Thoracic manifestations of connective tissue diseases

Carina A Ruano, Rita N Lucas, Cecília I Leal, João Lourenço, Sofia Pinheiro, Otília Fernandes, Luísa Figueiredo
Current Problems in Diagnostic Radiology 2015, 44 (1): 47-59
Connective tissue diseases (CTDs) comprise several immunologic systemic disorders, each of which associated with a particular set of clinical manifestations and autoimmune profile. CTDs may cause numerous thoracic abnormalities, which vary in frequency and pattern according to the underlying disorder.
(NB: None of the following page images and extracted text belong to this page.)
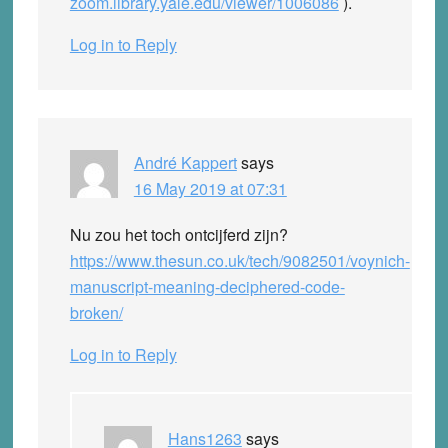
zoom.library.yale.edu/viewer/1006086
).
Log in to Reply
André Kappert
says
16 May 2019 at 07:31
Nu zou het toch ontcijferd zijn?
https://www.thesun.co.uk/tech/9082501/voynich-
manuscript-meaning-deciphered-code-
broken/
Log in to Reply
Hans1263
says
The CTDs that most commonly involve the respiratory system are progressive systemic sclerosis, systemic lupus erythematosus, rheumatoid arthritis, Sjögren syndrome, polymyositis, dermatomyositis, and mixed connective tissue disease. Pulmonary abnormalities in this group of patients may result from CTD-related lung disease or treatment complications, namely drug toxicity and opportunistic infections. The most important thoracic manifestations of CTDs are interstitial lung disease and pulmonary arterial hypertension, with nonspecific interstitial pneumonia being the most common pattern of interstitial lung disease. High-resolution computed tomography is a valuable tool in the initial evaluation and follow-up of patients with CTDs. As such, general knowledge of the most common high-resolution computed tomographic features of CTD-related lung disease allows the radiologist to contribute to better patient management.